:: About this task ::
Check every line below, and copy those that include "none".

:: Data excerpts ::
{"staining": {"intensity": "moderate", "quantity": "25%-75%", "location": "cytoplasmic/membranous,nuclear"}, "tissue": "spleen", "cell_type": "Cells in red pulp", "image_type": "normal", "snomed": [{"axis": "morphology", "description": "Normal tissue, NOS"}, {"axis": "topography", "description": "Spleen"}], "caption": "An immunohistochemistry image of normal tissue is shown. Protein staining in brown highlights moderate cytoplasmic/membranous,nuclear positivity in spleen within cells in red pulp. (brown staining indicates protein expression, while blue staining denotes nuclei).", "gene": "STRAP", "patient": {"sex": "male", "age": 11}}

---

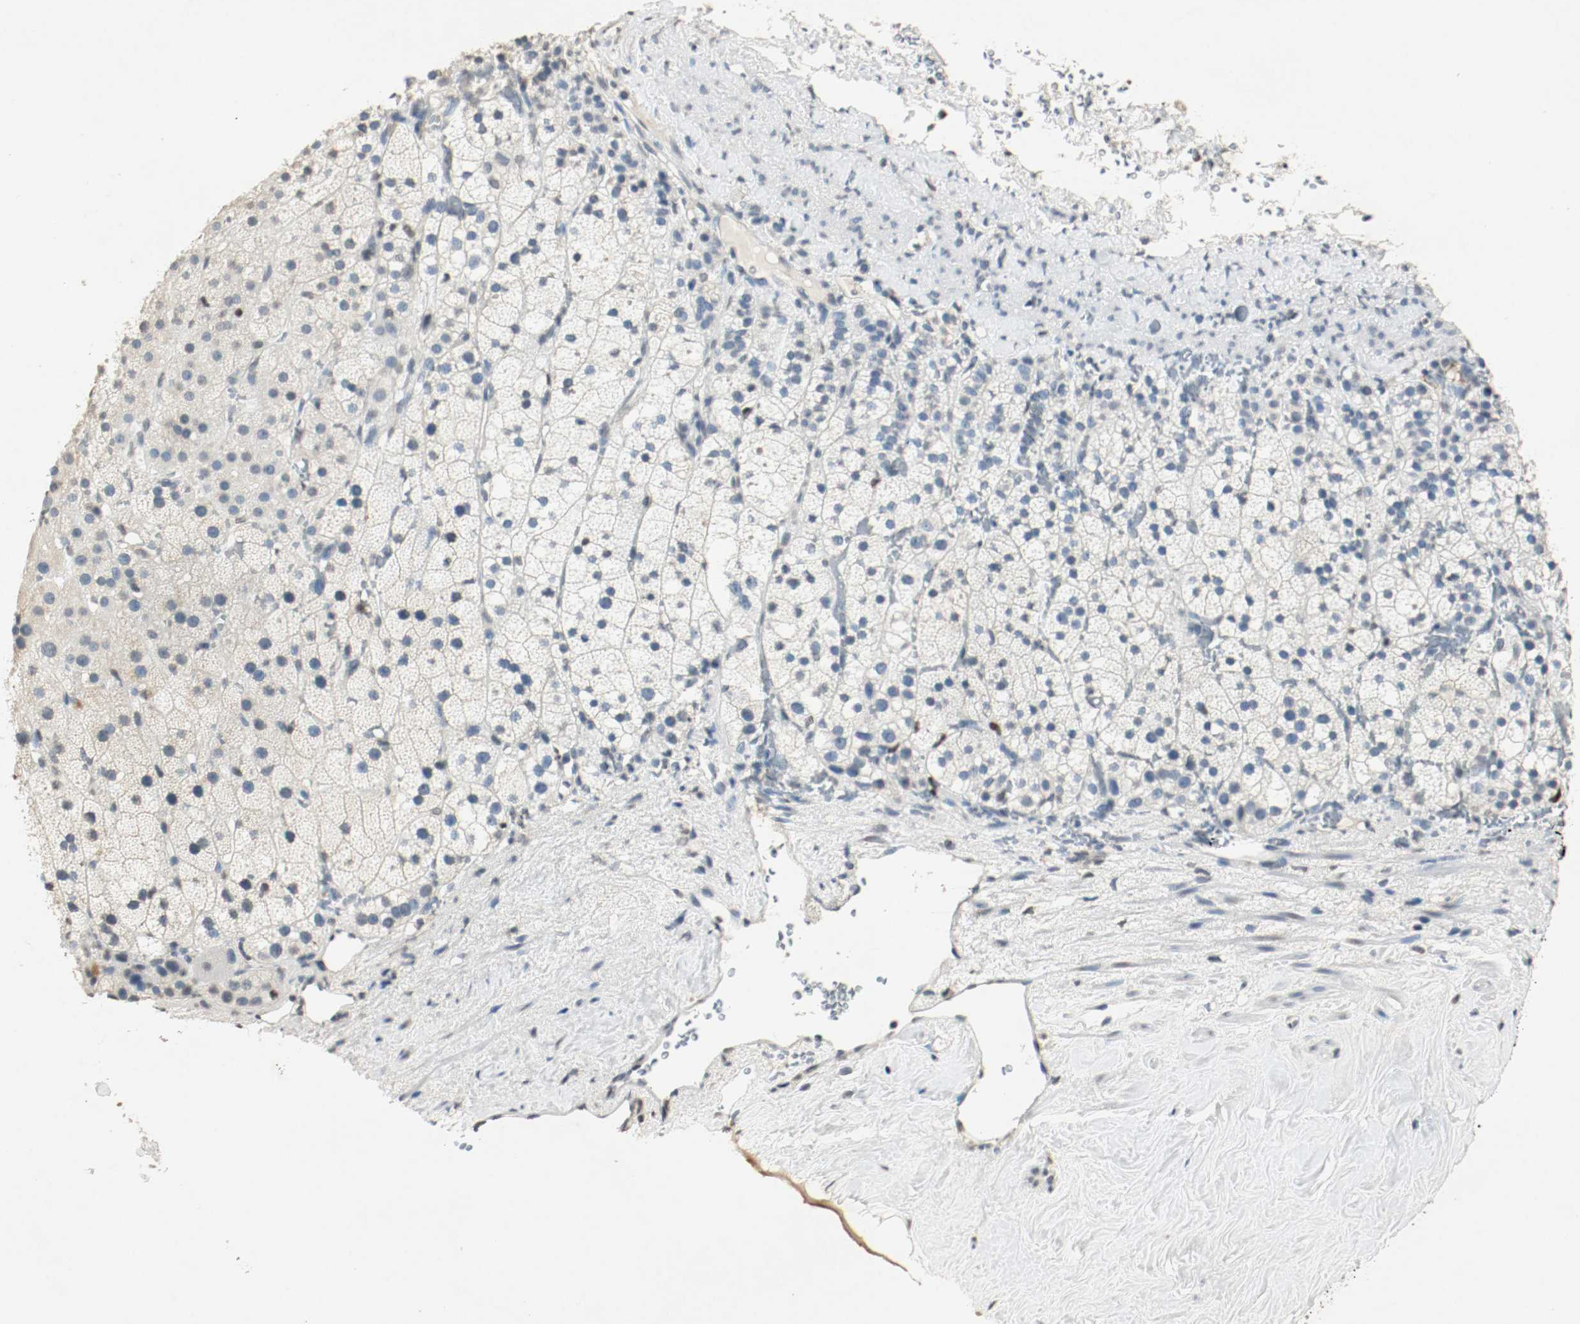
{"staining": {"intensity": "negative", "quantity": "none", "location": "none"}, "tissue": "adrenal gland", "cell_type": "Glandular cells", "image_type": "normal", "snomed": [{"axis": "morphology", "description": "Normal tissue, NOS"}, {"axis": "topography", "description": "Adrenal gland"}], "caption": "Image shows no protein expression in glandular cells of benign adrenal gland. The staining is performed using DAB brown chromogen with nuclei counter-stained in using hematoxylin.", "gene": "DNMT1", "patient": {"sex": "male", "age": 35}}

--

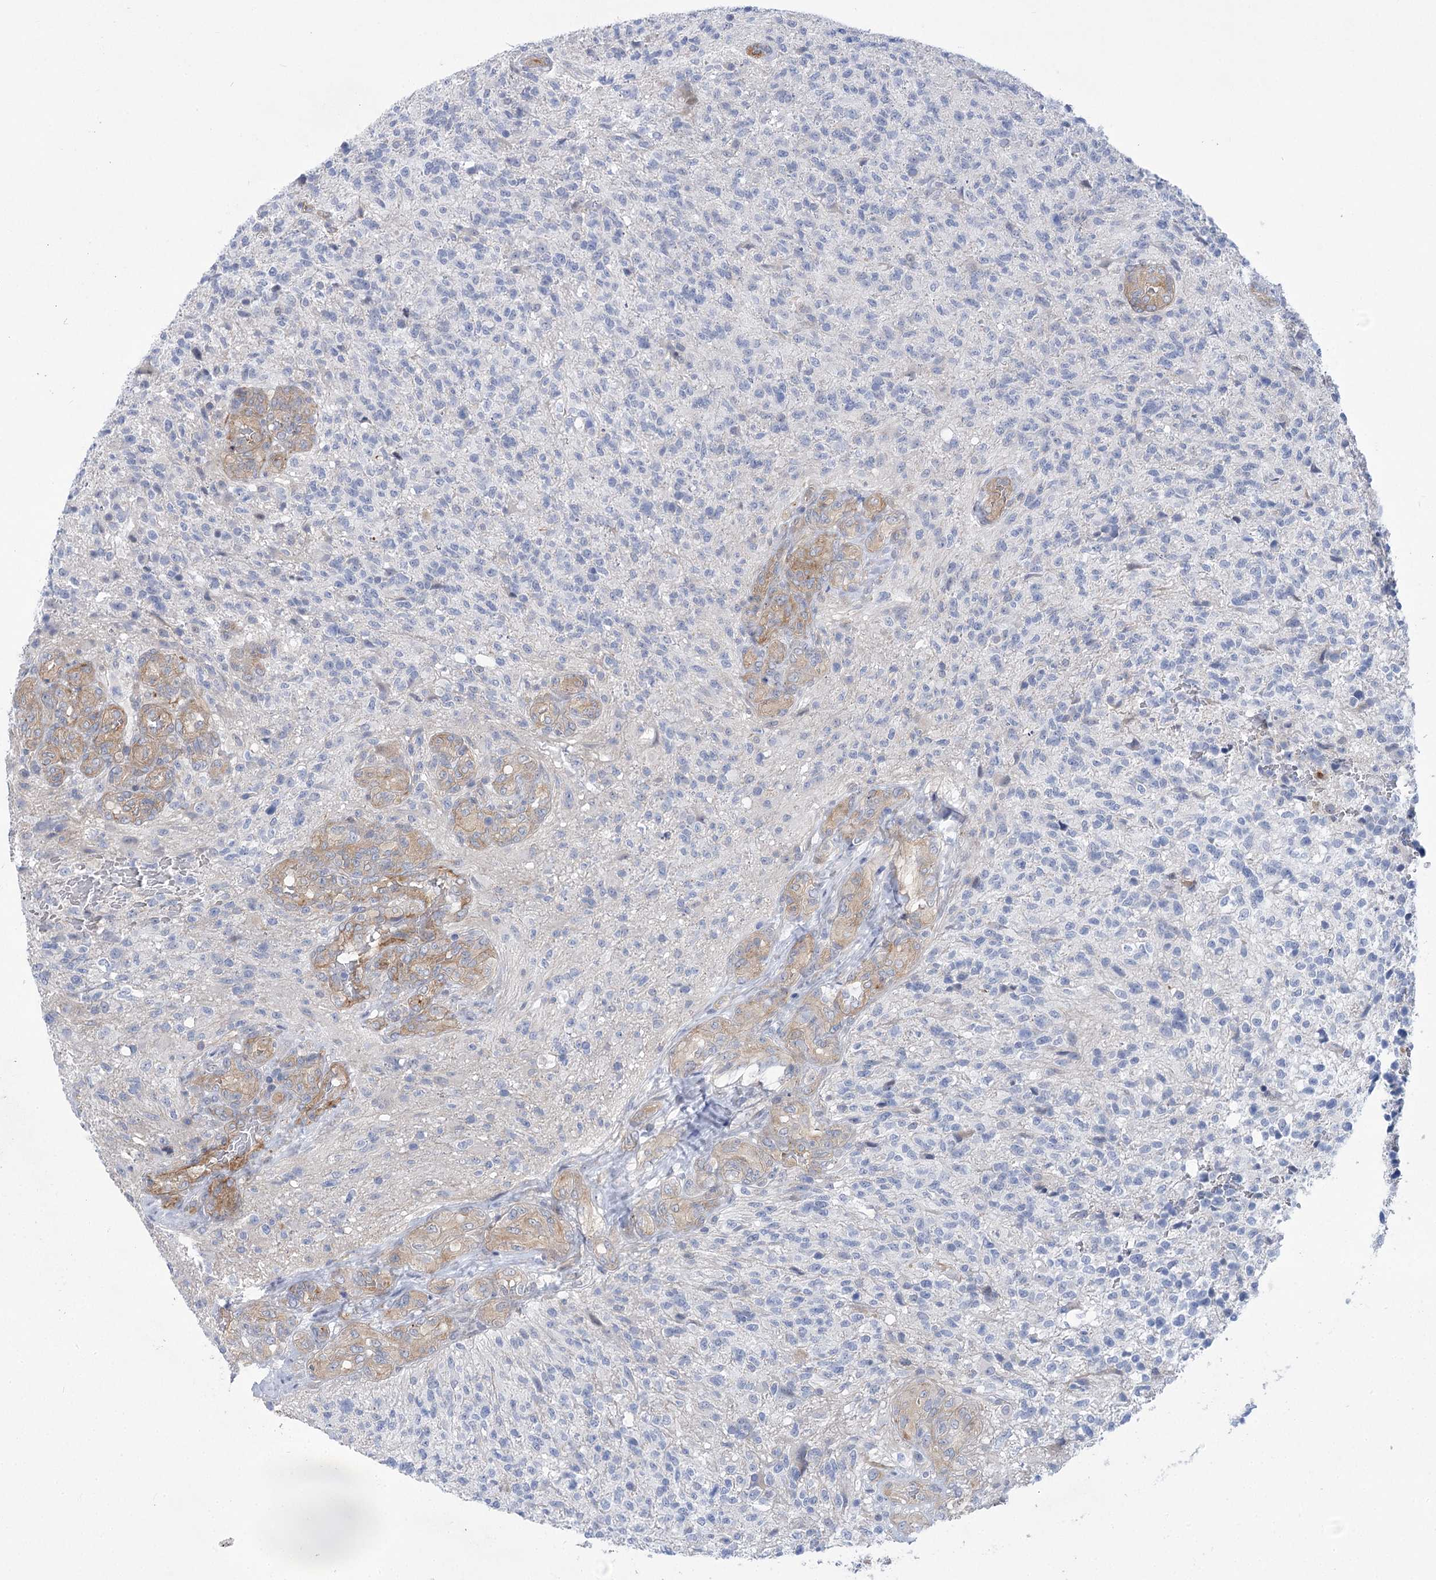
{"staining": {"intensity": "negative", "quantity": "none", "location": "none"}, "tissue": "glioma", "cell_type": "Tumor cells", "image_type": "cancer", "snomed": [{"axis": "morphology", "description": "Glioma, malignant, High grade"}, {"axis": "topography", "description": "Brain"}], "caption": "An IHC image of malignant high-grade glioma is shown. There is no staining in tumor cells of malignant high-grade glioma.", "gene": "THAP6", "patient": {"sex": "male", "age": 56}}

:: Response ::
{"staining": {"intensity": "negative", "quantity": "none", "location": "none"}, "tissue": "adrenal gland", "cell_type": "Glandular cells", "image_type": "normal", "snomed": [{"axis": "morphology", "description": "Normal tissue, NOS"}, {"axis": "topography", "description": "Adrenal gland"}], "caption": "Image shows no protein expression in glandular cells of benign adrenal gland. The staining is performed using DAB brown chromogen with nuclei counter-stained in using hematoxylin.", "gene": "DNMT1", "patient": {"sex": "male", "age": 35}}
{"staining": {"intensity": "negative", "quantity": "none", "location": "none"}, "tissue": "glioma", "cell_type": "Tumor cells", "image_type": "cancer", "snomed": [{"axis": "morphology", "description": "Glioma, malignant, High grade"}, {"axis": "topography", "description": "Brain"}], "caption": "An IHC image of malignant high-grade glioma is shown. There is no staining in tumor cells of malignant high-grade glioma.", "gene": "THAP6", "patient": {"sex": "male", "age": 56}}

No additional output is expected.